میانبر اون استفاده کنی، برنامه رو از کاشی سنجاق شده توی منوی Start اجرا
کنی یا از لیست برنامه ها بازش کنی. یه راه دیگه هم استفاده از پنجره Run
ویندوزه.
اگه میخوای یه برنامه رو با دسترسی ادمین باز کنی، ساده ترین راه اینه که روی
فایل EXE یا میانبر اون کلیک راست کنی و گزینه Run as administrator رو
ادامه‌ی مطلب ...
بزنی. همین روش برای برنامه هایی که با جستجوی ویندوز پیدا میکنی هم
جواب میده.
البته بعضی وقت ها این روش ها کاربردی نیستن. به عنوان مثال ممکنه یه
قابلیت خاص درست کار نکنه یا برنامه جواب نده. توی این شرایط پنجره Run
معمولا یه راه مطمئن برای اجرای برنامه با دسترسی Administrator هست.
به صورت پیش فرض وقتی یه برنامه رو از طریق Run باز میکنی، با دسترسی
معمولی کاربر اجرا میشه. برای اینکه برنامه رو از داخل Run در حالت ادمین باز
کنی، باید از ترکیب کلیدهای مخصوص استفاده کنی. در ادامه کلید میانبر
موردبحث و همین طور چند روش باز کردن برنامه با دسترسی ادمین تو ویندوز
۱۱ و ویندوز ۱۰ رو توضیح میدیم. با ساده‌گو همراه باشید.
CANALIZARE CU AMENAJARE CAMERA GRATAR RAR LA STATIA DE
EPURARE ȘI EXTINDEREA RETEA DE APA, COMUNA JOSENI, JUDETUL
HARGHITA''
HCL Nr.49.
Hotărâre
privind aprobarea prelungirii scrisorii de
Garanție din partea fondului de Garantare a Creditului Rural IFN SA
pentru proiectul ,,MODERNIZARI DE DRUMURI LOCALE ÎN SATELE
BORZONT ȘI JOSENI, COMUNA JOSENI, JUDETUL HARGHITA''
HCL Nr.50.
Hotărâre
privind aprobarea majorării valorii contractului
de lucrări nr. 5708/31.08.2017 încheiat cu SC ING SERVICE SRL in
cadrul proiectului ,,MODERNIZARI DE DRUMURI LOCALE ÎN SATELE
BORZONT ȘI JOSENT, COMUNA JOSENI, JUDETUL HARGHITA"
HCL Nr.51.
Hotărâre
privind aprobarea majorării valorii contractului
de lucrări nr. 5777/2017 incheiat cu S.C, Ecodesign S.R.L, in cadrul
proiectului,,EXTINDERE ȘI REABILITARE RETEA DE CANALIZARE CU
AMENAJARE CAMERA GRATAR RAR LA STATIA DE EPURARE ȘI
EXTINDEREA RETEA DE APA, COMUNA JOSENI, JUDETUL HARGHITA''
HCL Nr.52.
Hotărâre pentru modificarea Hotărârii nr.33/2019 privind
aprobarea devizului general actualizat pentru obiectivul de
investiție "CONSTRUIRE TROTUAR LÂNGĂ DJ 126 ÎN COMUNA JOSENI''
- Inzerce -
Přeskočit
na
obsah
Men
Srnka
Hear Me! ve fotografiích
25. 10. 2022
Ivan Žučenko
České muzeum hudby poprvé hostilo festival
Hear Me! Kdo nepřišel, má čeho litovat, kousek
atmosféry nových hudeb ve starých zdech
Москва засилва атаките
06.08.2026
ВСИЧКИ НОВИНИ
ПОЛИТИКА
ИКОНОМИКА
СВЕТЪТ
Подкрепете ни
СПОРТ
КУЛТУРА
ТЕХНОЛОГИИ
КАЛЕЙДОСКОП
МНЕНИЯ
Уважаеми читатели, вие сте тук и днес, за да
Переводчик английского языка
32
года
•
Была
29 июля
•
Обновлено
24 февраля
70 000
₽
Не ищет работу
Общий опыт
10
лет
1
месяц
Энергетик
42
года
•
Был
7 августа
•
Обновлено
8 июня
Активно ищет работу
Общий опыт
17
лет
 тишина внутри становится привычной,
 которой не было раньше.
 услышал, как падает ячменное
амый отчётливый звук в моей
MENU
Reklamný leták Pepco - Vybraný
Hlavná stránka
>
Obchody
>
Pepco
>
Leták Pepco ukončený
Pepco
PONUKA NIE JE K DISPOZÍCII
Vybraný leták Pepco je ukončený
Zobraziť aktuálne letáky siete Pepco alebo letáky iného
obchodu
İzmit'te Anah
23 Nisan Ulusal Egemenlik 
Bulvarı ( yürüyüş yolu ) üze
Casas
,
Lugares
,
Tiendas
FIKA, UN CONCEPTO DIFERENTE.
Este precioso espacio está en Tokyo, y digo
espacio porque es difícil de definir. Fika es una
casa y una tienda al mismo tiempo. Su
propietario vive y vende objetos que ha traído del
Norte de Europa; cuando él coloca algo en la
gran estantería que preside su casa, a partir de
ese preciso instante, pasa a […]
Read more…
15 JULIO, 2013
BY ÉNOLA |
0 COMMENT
-*-*-
Reproduce every line from the preceding data in which the word "ساده" can be found.

اگه میخوای یه برنامه رو با دسترسی ادمین باز کنی، ساده ترین راه اینه که روی
۱۱ و ویندوز ۱۰ رو توضیح میدیم. با ساده‌گو همراه باشید.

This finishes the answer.